» Input data:

-=-=-=-=-

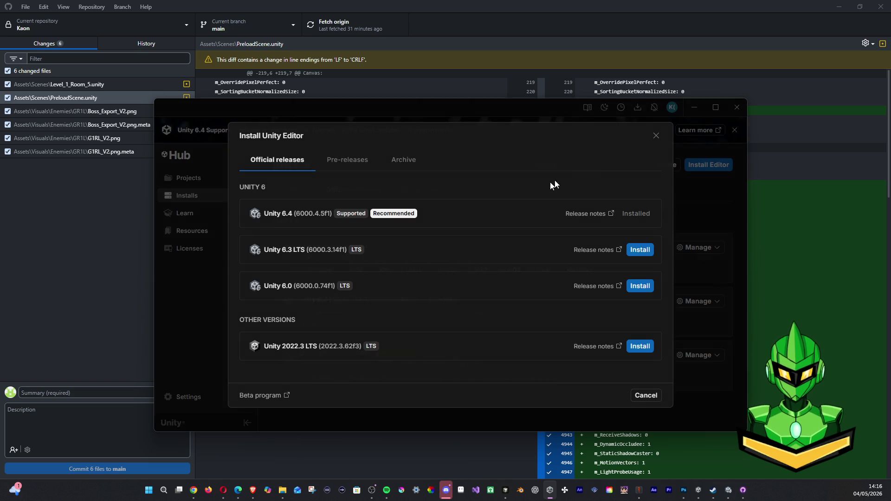
pyautogui.click(642, 251)
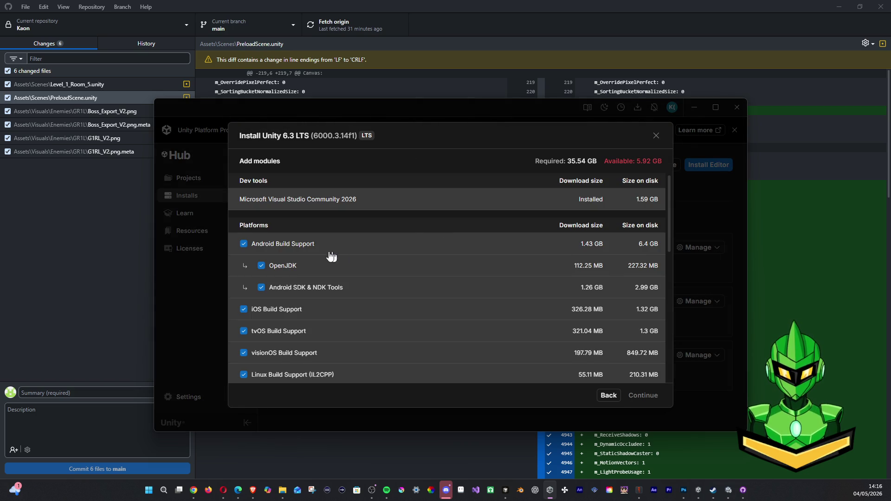
pyautogui.scroll(-5, 464, 308)
pyautogui.scroll(-3, 469, 307)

-=-=-=-=-

» Task objective: The expected answer is every line above in which the word "scroll" appears.

» Task result:
pyautogui.scroll(-5, 464, 308)
pyautogui.scroll(-3, 469, 307)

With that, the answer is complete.